Une chose était claire : je me trouvais au milieu
d’une arène abandonnée, sans issue apparente.
C’était quand même
étrange : où était donc l'entrée
par laquelle j'avais découvert ce jardin ? Partout autour de
moi, les morceaux de squelettes
jonchaient le sol. Peut-être s’agissait-il de gens
qui, comme moi, s’étaient perdus dans ce
cul-de-sac. Cette pensée n’avait rien pour me rassurer. Et puisque
j’étais pris, autant en tirer le meilleur parti.
Je pouvais passer la nuit ici, m’abriter sous la
végétation si la température devait devenir trop
fraîche, et attendre l’ouverture du souk.

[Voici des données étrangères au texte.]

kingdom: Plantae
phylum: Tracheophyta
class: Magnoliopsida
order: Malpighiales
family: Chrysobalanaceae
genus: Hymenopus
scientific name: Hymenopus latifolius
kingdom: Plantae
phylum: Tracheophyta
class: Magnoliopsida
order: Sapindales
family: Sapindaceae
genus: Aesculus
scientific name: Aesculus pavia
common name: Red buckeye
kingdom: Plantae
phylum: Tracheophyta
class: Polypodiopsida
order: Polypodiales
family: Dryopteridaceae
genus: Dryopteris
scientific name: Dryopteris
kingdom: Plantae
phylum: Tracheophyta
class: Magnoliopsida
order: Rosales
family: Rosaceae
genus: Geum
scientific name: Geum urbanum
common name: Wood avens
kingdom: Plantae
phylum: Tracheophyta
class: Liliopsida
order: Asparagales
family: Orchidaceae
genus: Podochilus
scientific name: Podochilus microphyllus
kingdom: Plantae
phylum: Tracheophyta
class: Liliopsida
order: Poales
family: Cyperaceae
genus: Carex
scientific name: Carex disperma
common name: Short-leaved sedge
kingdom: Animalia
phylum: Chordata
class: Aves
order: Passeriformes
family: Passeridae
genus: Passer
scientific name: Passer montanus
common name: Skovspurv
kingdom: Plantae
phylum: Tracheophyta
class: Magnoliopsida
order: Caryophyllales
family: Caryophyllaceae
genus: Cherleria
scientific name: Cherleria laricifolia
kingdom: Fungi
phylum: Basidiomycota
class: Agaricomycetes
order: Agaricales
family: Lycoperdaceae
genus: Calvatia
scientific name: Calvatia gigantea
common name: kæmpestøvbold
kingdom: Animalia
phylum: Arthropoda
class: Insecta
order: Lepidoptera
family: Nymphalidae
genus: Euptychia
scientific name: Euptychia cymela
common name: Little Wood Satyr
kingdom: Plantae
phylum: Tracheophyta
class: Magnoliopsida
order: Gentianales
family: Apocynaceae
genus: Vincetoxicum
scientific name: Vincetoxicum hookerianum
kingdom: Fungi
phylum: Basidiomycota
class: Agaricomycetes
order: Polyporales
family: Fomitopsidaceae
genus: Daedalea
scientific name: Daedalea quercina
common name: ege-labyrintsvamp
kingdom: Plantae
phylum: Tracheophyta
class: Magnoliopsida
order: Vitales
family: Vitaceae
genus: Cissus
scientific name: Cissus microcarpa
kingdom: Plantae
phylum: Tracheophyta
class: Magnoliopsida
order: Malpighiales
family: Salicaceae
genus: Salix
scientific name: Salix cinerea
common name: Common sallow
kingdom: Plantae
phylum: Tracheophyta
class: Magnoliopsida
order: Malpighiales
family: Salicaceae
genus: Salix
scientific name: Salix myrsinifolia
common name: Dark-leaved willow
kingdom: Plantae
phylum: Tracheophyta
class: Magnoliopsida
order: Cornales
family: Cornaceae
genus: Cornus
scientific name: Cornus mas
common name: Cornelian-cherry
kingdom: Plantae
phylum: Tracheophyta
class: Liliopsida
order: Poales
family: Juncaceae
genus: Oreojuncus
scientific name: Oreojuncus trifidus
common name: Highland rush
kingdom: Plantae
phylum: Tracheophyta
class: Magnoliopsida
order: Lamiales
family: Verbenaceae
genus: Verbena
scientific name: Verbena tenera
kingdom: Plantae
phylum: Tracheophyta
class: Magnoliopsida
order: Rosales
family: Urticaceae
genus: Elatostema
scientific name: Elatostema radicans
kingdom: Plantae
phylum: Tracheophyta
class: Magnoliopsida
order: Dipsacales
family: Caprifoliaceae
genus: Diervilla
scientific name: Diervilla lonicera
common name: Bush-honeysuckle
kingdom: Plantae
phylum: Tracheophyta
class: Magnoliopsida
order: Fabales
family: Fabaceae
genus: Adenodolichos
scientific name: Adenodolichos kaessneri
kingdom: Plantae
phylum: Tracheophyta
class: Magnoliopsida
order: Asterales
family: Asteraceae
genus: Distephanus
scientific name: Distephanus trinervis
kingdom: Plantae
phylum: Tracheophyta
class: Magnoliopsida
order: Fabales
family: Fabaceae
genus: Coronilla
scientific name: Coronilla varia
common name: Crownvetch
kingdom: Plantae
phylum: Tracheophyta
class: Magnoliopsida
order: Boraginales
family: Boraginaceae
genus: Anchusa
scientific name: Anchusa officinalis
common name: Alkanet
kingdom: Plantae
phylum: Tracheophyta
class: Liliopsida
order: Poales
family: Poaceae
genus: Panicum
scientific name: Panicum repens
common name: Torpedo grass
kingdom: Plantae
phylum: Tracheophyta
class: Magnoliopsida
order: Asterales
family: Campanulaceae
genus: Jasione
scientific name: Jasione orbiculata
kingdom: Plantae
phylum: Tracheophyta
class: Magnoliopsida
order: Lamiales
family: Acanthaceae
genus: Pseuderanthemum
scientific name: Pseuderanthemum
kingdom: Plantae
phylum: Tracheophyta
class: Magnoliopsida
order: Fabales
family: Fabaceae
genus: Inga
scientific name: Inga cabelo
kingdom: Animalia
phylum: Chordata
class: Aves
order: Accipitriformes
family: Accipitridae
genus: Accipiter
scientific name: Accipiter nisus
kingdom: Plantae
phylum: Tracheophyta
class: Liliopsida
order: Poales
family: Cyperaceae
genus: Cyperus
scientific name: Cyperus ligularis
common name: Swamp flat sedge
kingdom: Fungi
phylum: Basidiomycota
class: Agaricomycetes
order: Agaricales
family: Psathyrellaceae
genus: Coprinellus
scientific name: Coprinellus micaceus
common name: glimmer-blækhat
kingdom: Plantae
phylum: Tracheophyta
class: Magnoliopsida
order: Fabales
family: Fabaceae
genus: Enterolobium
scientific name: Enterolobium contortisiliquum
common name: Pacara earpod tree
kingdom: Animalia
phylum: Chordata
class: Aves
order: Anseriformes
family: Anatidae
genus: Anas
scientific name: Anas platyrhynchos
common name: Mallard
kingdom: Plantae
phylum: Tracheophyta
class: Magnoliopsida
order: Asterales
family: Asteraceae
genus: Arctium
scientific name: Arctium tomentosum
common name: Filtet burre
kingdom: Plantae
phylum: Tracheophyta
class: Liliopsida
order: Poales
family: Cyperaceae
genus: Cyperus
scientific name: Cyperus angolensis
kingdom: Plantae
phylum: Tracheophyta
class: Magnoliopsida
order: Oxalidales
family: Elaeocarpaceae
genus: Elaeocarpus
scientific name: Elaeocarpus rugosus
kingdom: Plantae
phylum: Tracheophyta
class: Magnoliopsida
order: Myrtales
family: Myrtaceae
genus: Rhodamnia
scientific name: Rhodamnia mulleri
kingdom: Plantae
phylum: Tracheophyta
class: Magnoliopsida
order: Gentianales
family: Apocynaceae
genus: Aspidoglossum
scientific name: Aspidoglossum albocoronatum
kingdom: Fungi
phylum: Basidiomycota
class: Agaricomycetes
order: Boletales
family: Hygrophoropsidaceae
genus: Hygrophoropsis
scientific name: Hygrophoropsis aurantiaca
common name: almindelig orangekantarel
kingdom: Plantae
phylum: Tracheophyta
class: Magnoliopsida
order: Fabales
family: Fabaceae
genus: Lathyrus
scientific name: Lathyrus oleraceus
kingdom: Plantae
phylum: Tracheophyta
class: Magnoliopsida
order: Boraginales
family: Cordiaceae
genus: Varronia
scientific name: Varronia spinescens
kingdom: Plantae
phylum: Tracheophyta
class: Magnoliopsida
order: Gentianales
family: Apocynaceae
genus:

Le lendemain, je repris mes appels, ainsi que les jours qui suivirent.
En vain. Pendant je ne sais plus combien de jours, je bus à
la fontaine et mangeai des plantes. Au début, je craignais
l’empoisonnement par des végétaux que je ne connaissais pas et
qui pouvaient s’avérer
vénéneux ou toxiques. Heureusement, cela ne fut
pas le cas. Tout au plus,
s’avérèrent-ils sans valeur nutritive,
composés probablement d’eau, de cellulose, et
d’autres substances non assimilables (ce qui expliquerait ma
perte de poids).
Voilà des semaines interminables que je suis ici. Mes plaies
se sont infectées et me font terriblement souffrir. Je
parviens difficilement à dormir. La fièvre, les
coliques et la nausée m’ont coupé
l’appétit. Je ne crois pas pouvoir endurer tout
cela bien longtemps. De jour en jour, je m’affaiblis. Aussi aie-je décidé de
graver mon histoire sur cette pierre, à l’aide de
mes clefs.
Vous qui me lirez, dites à ma famille que
j’aimerais que ma dépouille soit
enterrée près de celles de mes parents. Et dites
à Louise, ma compagne, que je regrette de ne pas lui avoir
dit plus souvent comment je l’admire, elle qui ne saura
jamais à quel point je l’ai aimée.
Louise, j’embrasse chacune de tes larmes et je te demande pardon
pour ne pas t’avoir écoutée plus souvent. J’embrasse également
Sébastien et Marie-Êve. Je vous serre
très fort sur mon coeur et j’ai de la peine à vous quitter :
j’espère que vous aurez une
enfance aussi heureuse que la mienne. Adieu mes amours. Et adieu la vie, jardin merveilleux.